Die zweite Variante wurde zusätzlich zur ersten noch mal mit 6 g/l Amarillo kaltgehopft. Die blumigen Noten des Hopfens kamen daher sehr stark durch. Dadurch entstand außerdem ein cremigeres Mundgefühl. Einige Trinker fanden die erste Variante etwas gelungener.

Die dritte Variante bestand ebenfalls aus der ersten und wurde zusätzlich mit 6 g/l Callista gestopft. Dieses Bier roch dadurch leicht nach Erdbeere. Der blumige Geschmack des Amarillo kam dann beim trinken wiederum gut durch. Am Ende wurde abgestimmt. Die meisten wählten die erste Variante als bester Repräsentant des Stils. Wir sind gespannt, wie es in Romrod abschneiden wird.

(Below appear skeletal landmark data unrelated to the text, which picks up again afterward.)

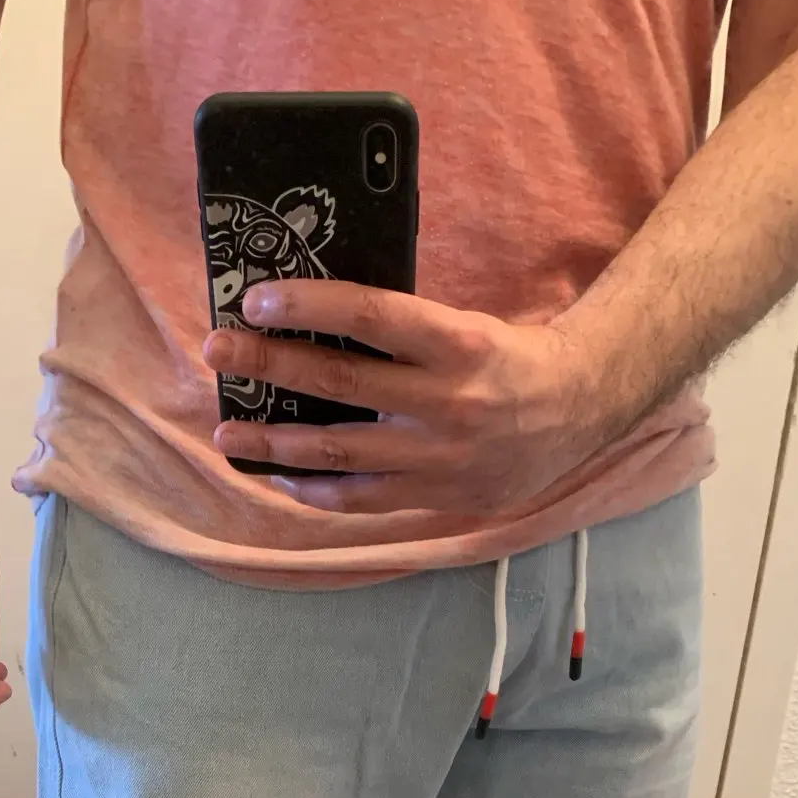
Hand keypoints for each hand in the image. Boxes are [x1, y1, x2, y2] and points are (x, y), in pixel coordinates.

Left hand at [202, 283, 613, 517]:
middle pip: (339, 384)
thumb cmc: (509, 359)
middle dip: (269, 365)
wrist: (579, 412)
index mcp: (459, 342)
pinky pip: (360, 499)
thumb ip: (403, 332)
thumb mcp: (466, 326)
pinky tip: (279, 475)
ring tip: (226, 434)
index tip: (258, 298)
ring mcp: (438, 457)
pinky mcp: (436, 497)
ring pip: (337, 452)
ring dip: (272, 444)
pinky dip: (313, 489)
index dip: (310, 306)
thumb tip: (315, 319)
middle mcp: (447, 402)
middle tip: (218, 351)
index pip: (372, 316)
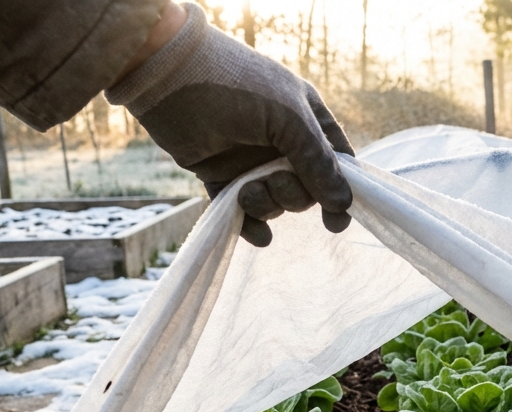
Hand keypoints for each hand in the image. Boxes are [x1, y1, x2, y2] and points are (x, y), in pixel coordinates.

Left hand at [107, 2, 352, 246]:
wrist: (168, 77)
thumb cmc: (237, 87)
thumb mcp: (289, 118)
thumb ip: (318, 161)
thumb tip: (343, 203)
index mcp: (305, 118)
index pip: (336, 160)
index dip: (340, 190)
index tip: (336, 219)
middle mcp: (281, 141)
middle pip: (306, 188)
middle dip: (293, 194)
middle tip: (274, 181)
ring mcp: (251, 160)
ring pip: (275, 201)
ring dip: (266, 205)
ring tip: (246, 191)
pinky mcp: (221, 176)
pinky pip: (243, 211)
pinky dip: (250, 225)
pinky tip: (255, 234)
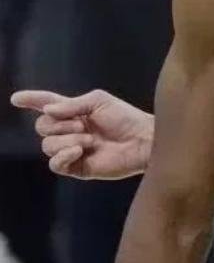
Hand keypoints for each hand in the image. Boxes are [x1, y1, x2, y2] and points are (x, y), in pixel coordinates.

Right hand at [10, 89, 153, 179]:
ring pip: (47, 145)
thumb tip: (47, 111)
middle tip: (82, 125)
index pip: (48, 106)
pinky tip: (78, 150)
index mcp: (75, 112)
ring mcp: (73, 150)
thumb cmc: (126, 118)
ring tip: (90, 139)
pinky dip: (63, 155)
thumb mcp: (99, 101)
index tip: (17, 98)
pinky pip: (55, 164)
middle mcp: (70, 131)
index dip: (32, 101)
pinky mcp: (77, 167)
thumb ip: (72, 104)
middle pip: (42, 127)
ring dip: (67, 139)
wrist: (143, 140)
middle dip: (59, 124)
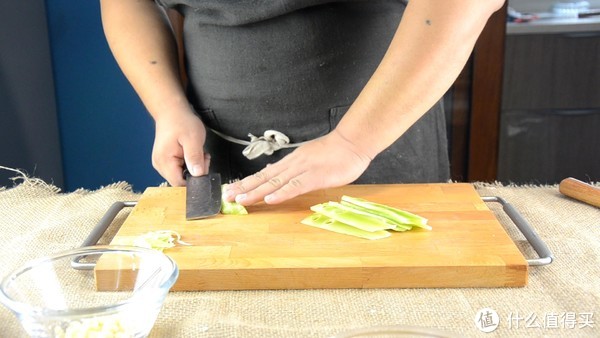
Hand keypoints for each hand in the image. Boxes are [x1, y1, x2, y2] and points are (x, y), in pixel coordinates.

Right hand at [151, 108, 208, 185]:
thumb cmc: (181, 122)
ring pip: (182, 176)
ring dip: (194, 168)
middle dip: (195, 172)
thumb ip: (194, 157)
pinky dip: (190, 164)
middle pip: (181, 181)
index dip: (194, 180)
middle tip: (203, 156)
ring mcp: (162, 164)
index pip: (179, 183)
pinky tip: (193, 154)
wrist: (172, 111)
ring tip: (198, 152)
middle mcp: (160, 166)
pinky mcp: (167, 161)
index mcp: (164, 162)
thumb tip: (198, 174)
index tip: (203, 166)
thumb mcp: (192, 139)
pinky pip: (181, 169)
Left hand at [224, 129, 371, 204]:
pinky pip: (295, 186)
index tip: (232, 190)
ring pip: (275, 183)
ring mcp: (303, 171)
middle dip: (244, 188)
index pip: (264, 174)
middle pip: (264, 178)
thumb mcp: (308, 159)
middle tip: (227, 196)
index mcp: (290, 163)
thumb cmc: (335, 152)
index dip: (247, 183)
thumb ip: (292, 169)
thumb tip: (274, 174)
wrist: (352, 142)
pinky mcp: (315, 177)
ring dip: (256, 192)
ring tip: (240, 200)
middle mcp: (292, 166)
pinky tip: (269, 200)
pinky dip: (281, 194)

Maronen-Chocolate Stout von Volker

Volker präsentierte uns sein im Dezember 2017 gebrautes Stout, welches mit 3 kg Maronen auf 50 l Bier und mehreren Röstmalzen eingemaischt wurde. Die Optik war wirklich gut. Es war lichtundurchlässig und hatte eine schön beständige, cremefarbene Schaumkrone. Im Geruch roch es schokoladig und ein wenig pfeffrig. Im Geschmack war es komplex, schokoladig und schön trocken im Abgang. Die Maronen trugen allerdings neben dem komplexeren Mundgefühl nicht geschmacklich zum Bier bei. Ein gelungenes Experiment!

Belgisches Dubbel von Volker

Volker beendete die Testrunde mit einem Belgischen Dubbel. Es roch schön malzig und leicht alkoholisch. Einige Esteraromen mehr hätten es sein dürfen. Die Farbe war stilecht dunkelbraun mit rötlichen Highlights. Im Geschmack stach ein wenig Alkohol hervor, der sich bei diesem jungen Bier eventuell noch in das Gesamtgefüge einbinden muss. Alles in allem war es aber ein gutes Bier für diese noch kalte Jahreszeit.